Thursday, December 28, 2023
The Fourth Day of Christmas
Feast of the Holy Innocents, martyrs
(click here to listen to or read today’s scriptures)
Learning to live the life I’ve been given
On the Franciscan website today we read:
The Holy Innocents are few in comparison to the genocide and abortion of our day. But even if there had been only one killed, we recognize the greatest treasure God put on the earth—a human person, destined for eternity, and graced by Jesus’ death and resurrection.
Herod killed all the baby boys in Bethlehem, desperate to find the baby ordained, he thought, to take his throne from him. He had already killed his wife, his brother, and his sister’s two husband. Herod was visibly brutal and bloodthirsty.
We are quieter about it, when it comes to genocide and abortion., mostly silent, complicit in our turning away and finding other things to look at. There are plenty of other topics to discuss, and often there are “sides” to arguments about who is at fault for the blood that flows.

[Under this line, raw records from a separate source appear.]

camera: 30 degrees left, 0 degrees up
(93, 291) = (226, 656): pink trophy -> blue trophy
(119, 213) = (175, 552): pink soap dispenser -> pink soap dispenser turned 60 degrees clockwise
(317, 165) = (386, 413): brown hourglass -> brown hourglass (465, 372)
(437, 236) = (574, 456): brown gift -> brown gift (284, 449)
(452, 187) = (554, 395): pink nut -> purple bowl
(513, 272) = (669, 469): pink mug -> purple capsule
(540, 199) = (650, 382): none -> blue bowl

I think about my mother and my aunt, women born in the 1920’s. Aunt Mary did not marry, or have babies, but she paid close attention to her sister, my mother, who had three of us in the 1950’s. I was born in 1949, Mary Kay in 1952 and John in 1956. We all lived in the yellow submarine of central Illinois, protected by thousands of miles from threats more obvious on the American coasts. Eugene McCarthy did his best to alert Americans to the dangers of communism and infiltrators in the government, in the media, in … anywhere and everywhere.
But by the time John was born, McCarthyism no longer carried much punch. There seemed to be little to fear in central Illinois. Neither genocide nor abortion got much attention, though each day many people somewhere were being killed. The town of Lincoln never seemed in danger of becoming a bloodbath like Bethlehem.

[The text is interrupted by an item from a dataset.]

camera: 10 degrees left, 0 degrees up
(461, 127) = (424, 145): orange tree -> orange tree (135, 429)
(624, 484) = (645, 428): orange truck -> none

God is light, and in him there is no darkness at all. If we say, “We have fellowship with him,” while we continue to walk in darkness, we lie and do not act in truth. But if we walk in the light as he is in the light, then we have fellowship with one another, and the Blood of his Son Jesus cleanses us from all sin.
German-Lutheran kids like me grew up with a measure of false guilt, inherited from their parents, who inherited it from their parents. They also grew up with a measure of self-righteousness, I think, and maybe there’s even more of that than the false guilt. I know personally I have lived with both, more of less, all my life and of course, passed it on to our three kids.

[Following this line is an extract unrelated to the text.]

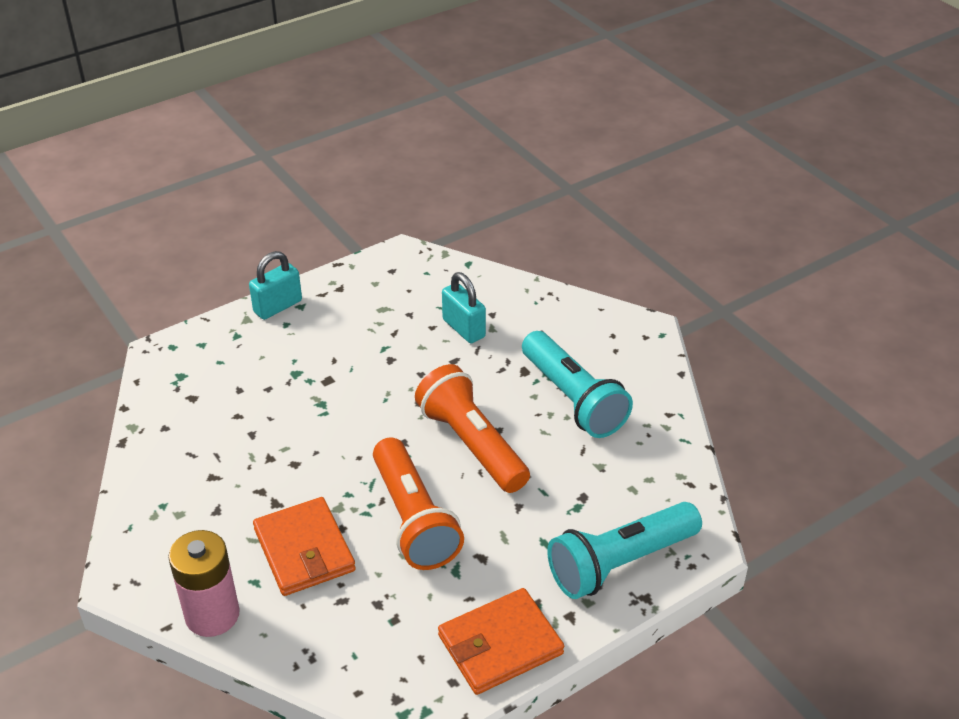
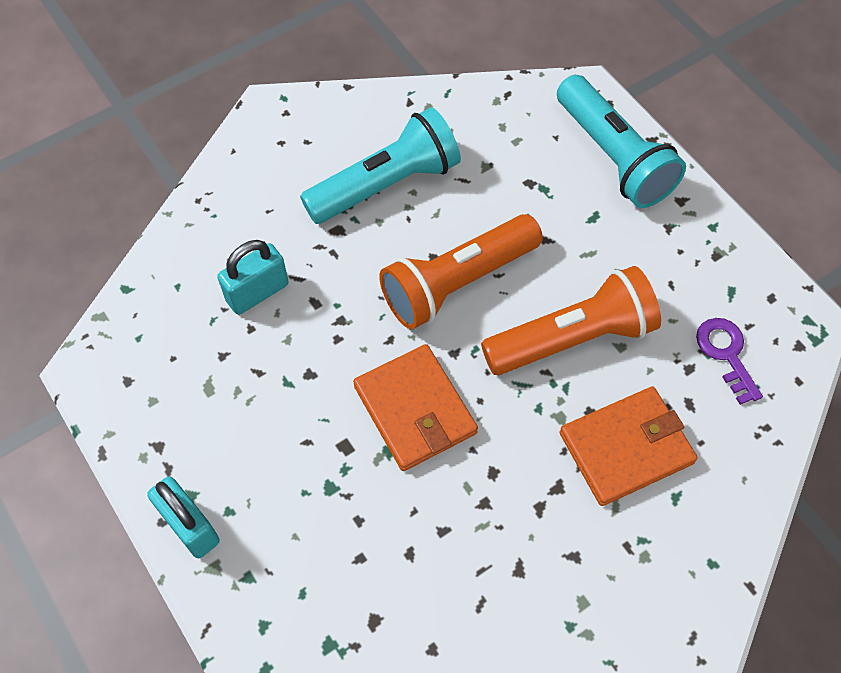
camera: 90 degrees left, 20 degrees up
(212, 615) = (728, 537): pink battery -> none
(390, 634) = (726, 354): none -> purple key
(500, 645) = (723, 258): orange wallet -> orange wallet (415, 409)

So I feel guilty for having been protected from so much of the awfulness of the world. And I feel self-righteous too, assuming that everyone else has been protected as well, forgetting that of course they have not. Babies might be killed before they’re born, or born into war zones, or like the baby boys of Bethlehem, slaughtered without justice.
If we say, “We are without sin,” we deceive ourselves, and the truth is not in us. If we acknowledge our sins, he is faithful and just and will forgive our sins and cleanse us from every wrongdoing. If we say, “We have not sinned,” we make him a liar, and his word is not in us.
Some baby boys in Bethlehem escaped the sword. Jesus himself was carried out of the village at night to Egypt, where he lived with his family until an angel told his parents it was safe to return to Israel. The baby girls were not touched. Should their parents feel guilty, or self-righteous, or anything other than compassion? Of course not. We cannot control things like we want, and it’s not our fault.
Mostly not our fault. I can’t quite get away from the old German immigrant feeling. Surely it must have been me!
My children, I am writing this to you so that you may not commit sin. But if anyone does sin, we have an Advocate with the Father, Jesus Christ the righteous one. He is expiation for our sins, and not for our sins only but for those of the whole world.
God pleads with us! Take off your scrupulosity capes and be my created children. Let me run the show. I will show you what to do and what to say, and it will be important in making life better on earth rather than worse. But always, remember that I am God and you are not. Do not be afraid. For I have overcome the world.
My soul has been rescued like a bird from the fowler’s snare.